**EXERCISE INSTRUCTIONS:**
Scan the entries below for the word "Gérer" and copy every line where it turns up.

-.-.-

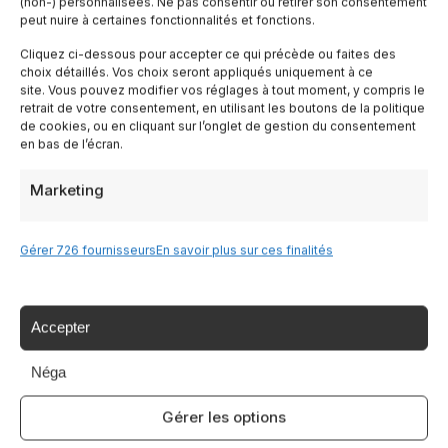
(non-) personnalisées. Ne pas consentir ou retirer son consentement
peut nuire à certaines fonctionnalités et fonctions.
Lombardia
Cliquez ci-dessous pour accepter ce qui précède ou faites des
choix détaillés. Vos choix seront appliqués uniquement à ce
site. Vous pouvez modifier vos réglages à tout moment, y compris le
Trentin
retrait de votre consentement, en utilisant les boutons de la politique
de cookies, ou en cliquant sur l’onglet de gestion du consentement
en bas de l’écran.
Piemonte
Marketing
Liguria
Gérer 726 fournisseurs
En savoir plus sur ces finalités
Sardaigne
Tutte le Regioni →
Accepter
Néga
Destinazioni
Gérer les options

-.-.-

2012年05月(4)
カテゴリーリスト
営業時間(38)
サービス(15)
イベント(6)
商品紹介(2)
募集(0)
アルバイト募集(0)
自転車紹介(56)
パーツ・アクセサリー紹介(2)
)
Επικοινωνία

-.-.-

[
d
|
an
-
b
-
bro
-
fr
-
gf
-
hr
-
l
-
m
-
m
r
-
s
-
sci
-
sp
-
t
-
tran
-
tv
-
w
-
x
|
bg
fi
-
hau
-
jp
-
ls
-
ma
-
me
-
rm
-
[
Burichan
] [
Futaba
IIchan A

-.-.-

**RESPONSE AREA:**
Gérer 726 fournisseurs
Gérer les options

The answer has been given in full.